▶ _Page images and extracted text_:
════

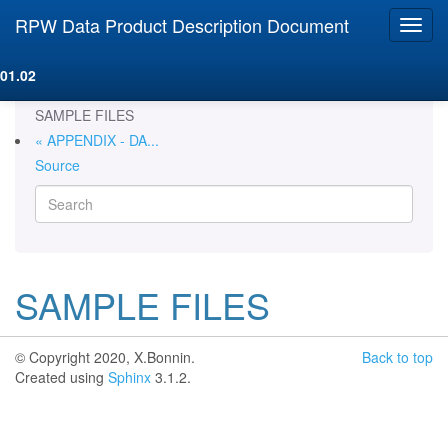
RPW Data Product Description Document
01.02
SAMPLE FILES
« APPENDIX - DA...
Source
SAMPLE FILES
© Copyright 2020, X.Bonnin.
Back to top
Created using
Sphinx
3.1.2.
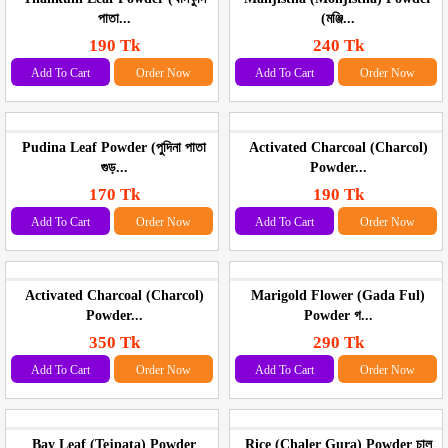
পাতা...
(মঞ্জি...
190 Tk
240 Tk
Add To Cart
Order Now
Add To Cart
Order Now
Pudina Leaf Powder (পুদিনা পাতা
Activated Charcoal (Charcol)
গুড়...
Powder...
170 Tk
190 Tk
Add To Cart
Order Now
Add To Cart
Order Now
Activated Charcoal (Charcol)
Marigold Flower (Gada Ful)
Powder...
Powder গ...
350 Tk
290 Tk
Add To Cart
Order Now
Add To Cart
Order Now
Bay Leaf (Tejpata) Powder
Rice (Chaler Gura) Powder চাল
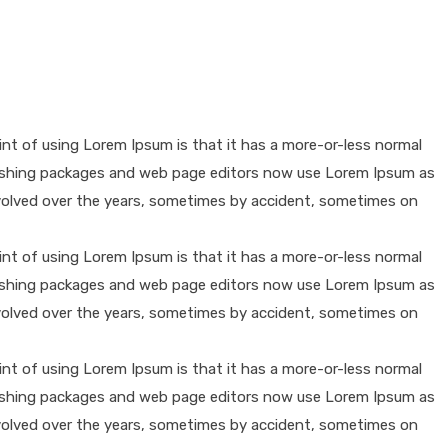
oint of using Lorem Ipsum is that it has a more-or-less normal
publishing packages and web page editors now use Lorem Ipsum as
e evolved over the years, sometimes by accident, sometimes on
oint of using Lorem Ipsum is that it has a more-or-less normal
publishing packages and web page editors now use Lorem Ipsum as
e evolved over the years, sometimes by accident, sometimes on
oint of using Lorem Ipsum is that it has a more-or-less normal
publishing packages and web page editors now use Lorem Ipsum as
e evolved over the years, sometimes by accident, sometimes on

════

▶ _WHAT IS REQUIRED_: All of the data should come back exactly as written, but without pictures.

▶ _YOUR SOLUTION_:
RPW Data Product Description Document
01.02
SAMPLE FILES
« APPENDIX - DA...
Source
SAMPLE FILES
© Copyright 2020, X.Bonnin.
Back to top
Created using
Sphinx
3.1.2.
পাতা...
(মঞ্জি...
190 Tk
240 Tk
Add To Cart
Order Now
Add To Cart
Order Now
Pudina Leaf Powder (পুদিনা পাতা
Activated Charcoal (Charcol)
গুড়...
Powder...
170 Tk
190 Tk
Add To Cart
Order Now
Add To Cart
Order Now
Activated Charcoal (Charcol)
Marigold Flower (Gada Ful)
Powder...
Powder গ...
350 Tk
290 Tk
Add To Cart
Order Now
Add To Cart
Order Now
Bay Leaf (Tejpata) Powder
Rice (Chaler Gura) Powder চাল
oint of using Lorem Ipsum is that it has a more-or-less normal
publishing packages and web page editors now use Lorem Ipsum as
e evolved over the years, sometimes by accident, sometimes on
oint of using Lorem Ipsum is that it has a more-or-less normal
publishing packages and web page editors now use Lorem Ipsum as
e evolved over the years, sometimes by accident, sometimes on
oint of using Lorem Ipsum is that it has a more-or-less normal
publishing packages and web page editors now use Lorem Ipsum as
e evolved over the years, sometimes by accident, sometimes on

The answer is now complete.